APPLETONS’
POPULAR SCIENCE
MONTHLY.
JULY, 1898.
THE EVOLUTION OF COLONIES. |
By JAMES COLLIER.
I.—THE GENESIS OF COLONIES.
NOWHERE is the analogy between the individual and the society more applicable than at the beginnings of both. Though, as research advances, it will probably be found instructive at the very summit of the scale,[1] it is most illuminative at the base, where the individual and social organisms are often indistinguishable. It is then perceived to be an identity which binds together two widely separated provinces of knowledge. So close is the parallelism in the lower ranges that biological statements have only to be translated into sociological terms. The genesis of individuals is the key to the genesis of societies, and of those special societies named colonies. The biology of reproduction is the foundation of what may be styled coloniology.

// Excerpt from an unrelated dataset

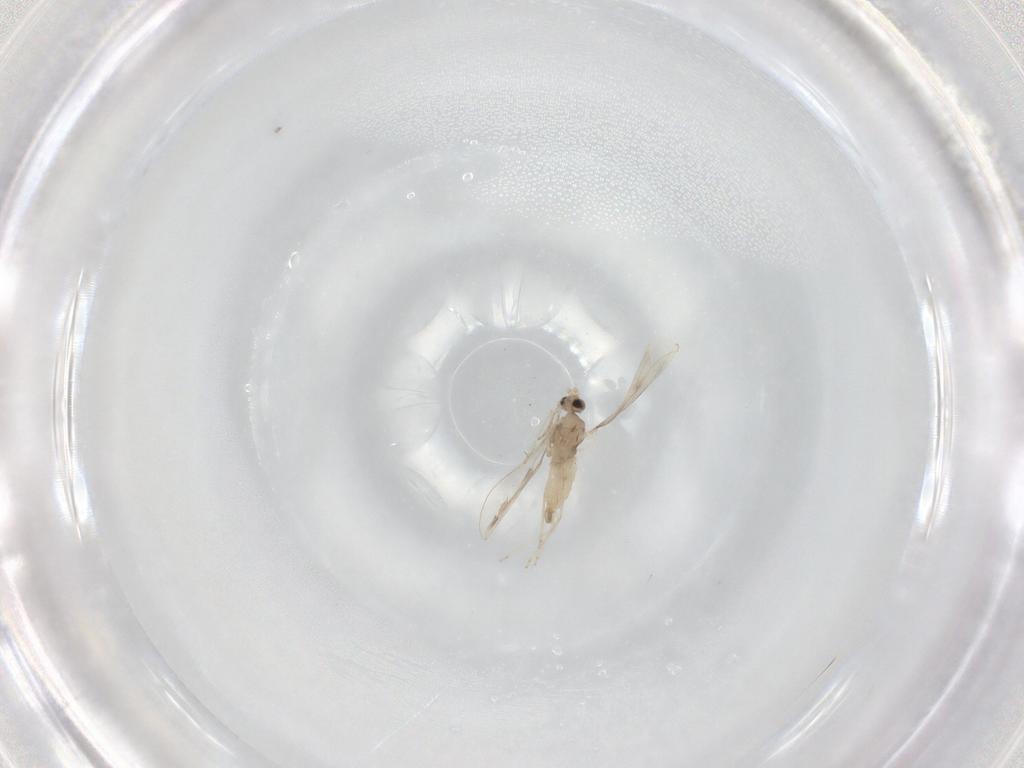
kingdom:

Reproduction in its earliest or sexless form is discontinuous growth. Species can be arranged in an ascending series so as to exhibit an insensible transition from mere expansion of the parent mass to the budding off of new individuals. In certain species, like the sponge, the two processes are identical, and no true line of division can be drawn.
Colonization is the national mode of self-reproduction, and here again extension and multiplication are inseparable. Continuous population, remarks Grote, was not the law of the ancient world. A Greek city-state did not grow by expansion, as a modern state does; it grew only by multiplication. It did not annex adjacent
- ↑ See a recent treatise: Conscience et volonté sociales. By J. Novicow. Paris, 1896.